PROBLEM DETAILS:
Please collect every line of the records that contains the string "entryY", treating uppercase and lowercase letters as different.

# START OF INFORMATION SHOWN

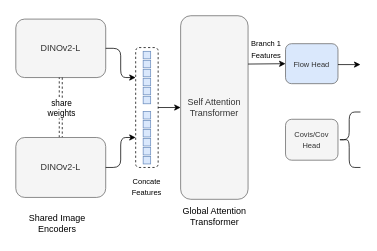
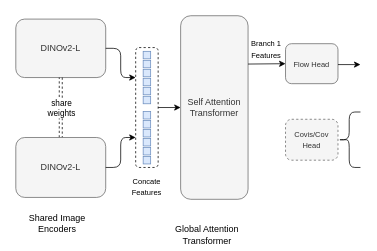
  <mxCell id="0" />
  <mxCell id="1" parent="0" />
  <mxCell id="2" value="DINOv2-L" style="rounded=1;whiteSpace=wrap;html=1;fillColor=#f5f5f5;strokeColor=#666666;fontColor=#333333;" vertex="1" parent="1"><mxGeometry x="20" y="25" width="120" height="78" as="geometry" /></mxCell>
  <mxCell id="3" style="edgeStyle=orthogonalEdgeStyle;rounded=0;orthogonalLoop=1;jettySize=auto;html=1;entryX=0.5;entryY=1;entryDx=0;entryDy=0;shape=link;dashed=1;" edge="1" parent="1" source="5" target="2"><mxGeometry relative="1" as="geometry" /></mxCell>
  <mxCell id="4" value="share&lt;div&gt;weights&lt;/div&gt;" style="edgeLabel;html=1;align=center;verticalAlign=middle;resizable=0;points=[];" vertex="1" connectable="0" parent="3"><mxGeometry relative="1" as="geometry"><mxPoint as="offset" /></mxGeometry></mxCell>
  <mxCell id="5" value="DINOv2-L" style="rounded=1;whiteSpace=wrap;html=1;fillColor=#f5f5f5;strokeColor=#666666;fontColor=#333333;" vertex="1" parent="1"><mxGeometry x="20" y="183" width="120" height="80" as="geometry" /></mxCell>
  <mxCell id="6" value="" style="rounded=0;whiteSpace=wrap;html=1;fillColor=#dae8fc;strokeColor=#6c8ebf;" vertex="1" parent="1"><mxGeometry x="190" y="68" width="10" height="10" as="geometry" /></mxCell>
  <mxCell id="7" value="" style="rounded=0;whiteSpace=wrap;html=1;fillColor=#dae8fc;strokeColor=#6c8ebf;" vertex="1" parent="1"><mxGeometry x="190" y="80" width="10" height="10" as="geometry" /></mxCell>
  <mxCell id="8" value="" style="rounded=0;whiteSpace=wrap;html=1;fillColor=#dae8fc;strokeColor=#6c8ebf;" vertex="1" parent="1"><mxGeometry x="190" y="92" width="10" height="10" as="geometry" /></mxCell>
  <mxCell id="9" value="" style="rounded=0;whiteSpace=wrap;html=1;fillColor=#dae8fc;strokeColor=#6c8ebf;" vertex="1" parent="1"><mxGeometry x="190" y="104" width="10" height="10" as="geometry" /></mxCell>
  <mxCell id="10" value="" style="rounded=0;whiteSpace=wrap;html=1;fillColor=#dae8fc;strokeColor=#6c8ebf;" vertex="1" parent="1"><mxGeometry x="190" y="116" width="10" height="10" as="geometry" /></mxCell>
  <mxCell id="11" value="" style="rounded=0;whiteSpace=wrap;html=1;fillColor=#dae8fc;strokeColor=#6c8ebf;" vertex="1" parent="1"><mxGeometry x="190" y="128" width="10" height="10" as="geometry" /></mxCell>
  <mxCell id="12" value="" style="rounded=0;whiteSpace=wrap;html=1;fillColor=#dae8fc;strokeColor=#6c8ebf;" vertex="1" parent="1"><mxGeometry x="190" y="148.31" width="10" height="10" as="geometry" /></mxCell>
  <mxCell id="13" value="" style="rounded=0;whiteSpace=wrap;html=1;fillColor=#dae8fc;strokeColor=#6c8ebf;" vertex="1" parent="1"><mxGeometry x="190" y="160.31" width="10" height="10" as="geometry" /></mxCell>
  <mxCell id="14" value="" style="rounded=0;whiteSpace=wrap;html=1;fillColor=#dae8fc;strokeColor=#6c8ebf;" vertex="1" parent="1"><mxGeometry x="190" y="172.31" width="10" height="10" as="geometry" /></mxCell>
  <mxCell id="15" value="" style="rounded=0;whiteSpace=wrap;html=1;fillColor=#dae8fc;strokeColor=#6c8ebf;" vertex="1" parent="1"><mxGeometry x="190" y="184.31" width="10" height="10" as="geometry" /></mxCell>
  <mxCell id="16" value="" style="rounded=0;whiteSpace=wrap;html=1;fillColor=#dae8fc;strokeColor=#6c8ebf;" vertex="1" parent="1"><mxGeometry x="190" y="196.31" width="10" height="10" as="geometry" /></mxCell>
  <mxCell id="17" value="" style="rounded=0;whiteSpace=wrap;html=1;fillColor=#dae8fc;strokeColor=#6c8ebf;" vertex="1" parent="1"><mxGeometry x="190" y="208.31" width="10" height="10" as="geometry" /></mxCell>
  <mxCell id="18" value="Self Attention&lt;div&gt;Transformer&lt;/div&gt;" style="rounded=1;whiteSpace=wrap;html=1;fillColor=#f5f5f5;strokeColor=#666666;fontColor=#333333;" vertex="1" parent="1"><mxGeometry x="240" y="20.5" width="90" height="245" as="geometry" /></mxCell>
- <mxCell id="19" value="Global Attention Transformer" style="text;html=1;align=center;verticalAlign=middle;whiteSpace=wrap;rounded=0;" vertex="1" parent="1"><mxGeometry x="232.5" y="273" width="105" height="30" as="geometry" /></mxCell>
+ <mxCell id="19" value="Global Attention Transformer" style="text;html=1;align=center;verticalAlign=middle;whiteSpace=wrap;rounded=0;" vertex="1" parent="1"><mxGeometry x="222.5" y="298" width="105" height="30" as="geometry" /></mxCell>
  <mxCell id="20" value="&lt;font style=&quot;font-size: 10px;&quot;&gt;Branch 1&lt;/font&gt;&lt;div&gt;&lt;font style=&quot;font-size: 10px;&quot;&gt;Features&lt;/font&gt;&lt;/div&gt;" style="text;html=1;align=center;verticalAlign=middle;whiteSpace=wrap;rounded=0;" vertex="1" parent="1"><mxGeometry x="327.5" y="50" width="52.5" height="30" as="geometry" /></mxCell>
- <mxCell id="21" value="&lt;font size=&quot;1&quot;&gt;Flow Head&lt;/font&gt;" style="rounded=1;whiteSpace=wrap;html=1;fillColor=#dae8fc;strokeColor=#666666;fontColor=#333333;" vertex="1" parent="1"><mxGeometry x="380" y="57.82" width="70" height="53.37" as="geometry" /></mxCell>
- <mxCell id="22" value="&lt;div&gt;&lt;font size=&quot;1&quot;&gt;Covis/Cov&lt;/font&gt;&lt;/div&gt;&lt;div&gt;&lt;font size=&quot;1&quot;&gt;Head&lt;/font&gt;&lt;/div&gt;" style="rounded=1;whiteSpace=wrap;html=1;fillColor=#f5f5f5;strokeColor=#666666;fontColor=#333333;" vertex="1" parent="1"><mxGeometry x="380" y="158.69" width="70" height="54.62" as="geometry" /></mxCell>
+ <mxCell id="21" value="&lt;font size=&quot;1&quot;&gt;Flow Head&lt;/font&gt;" style="rounded=1;whiteSpace=wrap;html=1;fillColor=#f5f5f5;strokeColor=#666666;fontColor=#333333;" vertex="1" parent="1"><mxGeometry x="380" y="57.82" width="70" height="53.37" as="geometry" /></mxCell>
+ <mxCell id="22" value="&lt;div&gt;&lt;font size=&quot;1&quot;&gt;Covis/Cov&lt;/font&gt;&lt;/div&gt;&lt;div&gt;&lt;font size=&quot;1&quot;&gt;Head&lt;/font&gt;&lt;/div&gt;" style="rounded=1;whiteSpace=wrap;html=1;fillColor=#f5f5f5;strokeColor=#666666;fontColor=#333333;dashed=1;" vertex="1" parent="1"><mxGeometry x="380" y="158.69" width="70" height="54.62" as="geometry" /></mxCell>
  <mxCell id="23" value="" style="endArrow=classic;html=1;rounded=0;" edge="1" parent="1"><mxGeometry width="50" height="50" relative="1" as="geometry"><mxPoint x="450" y="85.69" as="sourcePoint" /><mxPoint x="480" y="85.69" as="targetPoint" /></mxGeometry></mxCell>
  <mxCell id="24" value="" style="shape=curlyBracket;whiteSpace=wrap;html=1;rounded=1;labelPosition=left;verticalLabelPosition=middle;align=right;verticalAlign=middle;" vertex="1" parent="1"><mxGeometry x="450" y="149" width="30" height="74" as="geometry" /></mxCell>
  <mxCell id="25" value="Shared Image&lt;div&gt;Encoders&lt;/div&gt;" style="text;html=1;align=center;verticalAlign=middle;whiteSpace=wrap;rounded=0;" vertex="1" parent="1"><mxGeometry x="22.5" y="283" width="105" height="30" as="geometry" /></mxCell>
  <mxCell id="26" value="" style="endArrow=classic;html=1;rounded=0;exitX=1;exitY=0.5;exitDx=0;exitDy=0;entryX=0;entryY=0.5;entryDx=0;entryDy=0;" edge="1" parent="1" source="29" target="18"><mxGeometry width="50" height="50" relative="1" as="geometry"><mxPoint x="400" y="135" as="sourcePoint" /><mxPoint x="430" y="81" as="targetPoint" /></mxGeometry></mxCell>
  <mxCell id="27" value="" style="endArrow=classic;html=1;rounded=1;exitX=1;exitY=0.5;exitDx=0;exitDy=0;curved=0;" edge="1" parent="1" source="2"><mxGeometry width="50" height="50" relative="1" as="geometry"><mxPoint x="170" y="163" as="sourcePoint" /><mxPoint x="180" y="103" as="targetPoint" /><Array as="points"><mxPoint x="160" y="64" /><mxPoint x="160" y="103" /></Array></mxGeometry></mxCell>
  <mxCell id="28" value="" style="endArrow=classic;html=1;rounded=1;curved=0;" edge="1" parent="1"><mxGeometry width="50" height="50" relative="1" as="geometry"><mxPoint x="140" y="223" as="sourcePoint" /><mxPoint x="180" y="183" as="targetPoint" /><Array as="points"><mxPoint x="160" y="223" /><mxPoint x="160" y="183" /></Array></mxGeometry></mxCell>
  <mxCell id="29" value="" style="rounded=1;whiteSpace=wrap;html=1;fillColor=none;dashed=1;" vertex="1" parent="1"><mxGeometry x="180" y="63" width="30" height="160" as="geometry" /></mxCell>
  <mxCell id="30" value="&lt;font style=&quot;font-size: 10px;&quot;&gt;Concate&lt;/font&gt;&lt;div&gt;&lt;div&gt;&lt;font style=&quot;font-size: 10px;&quot;&gt;Features&lt;/font&gt;&lt;/div&gt;&lt;/div&gt;" style="text;html=1;align=center;verticalAlign=middle;whiteSpace=wrap;rounded=0;" vertex="1" parent="1"><mxGeometry x="165" y="233" width="60" height="30" as="geometry" /></mxCell>
  <mxCell id="31" value="" style="endArrow=classic;html=1;rounded=1;entryX=0;entryY=0.5;entryDx=0;entryDy=0;curved=0;" edge="1" parent="1" target="21"><mxGeometry width="50" height="50" relative="1" as="geometry"><mxPoint x="330" y="85" as="sourcePoint" /><mxPoint x="360" y="83" as="targetPoint" /></mxGeometry></mxCell>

# END OF INFORMATION SHOWN

REPLY TO THE TASK:
  <mxCell id="3" style="edgeStyle=orthogonalEdgeStyle;rounded=0;orthogonalLoop=1;jettySize=auto;html=1;entryX=0.5;entryY=1;entryDx=0;entryDy=0;shape=link;dashed=1;" edge="1" parent="1" source="5" target="2"><mxGeometry relative="1" as="geometry" /></mxCell>
  <mxCell id="26" value="" style="endArrow=classic;html=1;rounded=0;exitX=1;exitY=0.5;exitDx=0;exitDy=0;entryX=0;entryY=0.5;entryDx=0;entryDy=0;" edge="1" parent="1" source="29" target="18"><mxGeometry width="50" height="50" relative="1" as="geometry"><mxPoint x="400" y="135" as="sourcePoint" /><mxPoint x="430" y="81" as="targetPoint" /></mxGeometry></mxCell>
  <mxCell id="31" value="" style="endArrow=classic;html=1;rounded=1;entryX=0;entryY=0.5;entryDx=0;entryDy=0;curved=0;" edge="1" parent="1" target="21"><mxGeometry width="50" height="50" relative="1" as="geometry"><mxPoint x="330" y="85" as="sourcePoint" /><mxPoint x="360" y="83" as="targetPoint" /></mxGeometry></mxCell>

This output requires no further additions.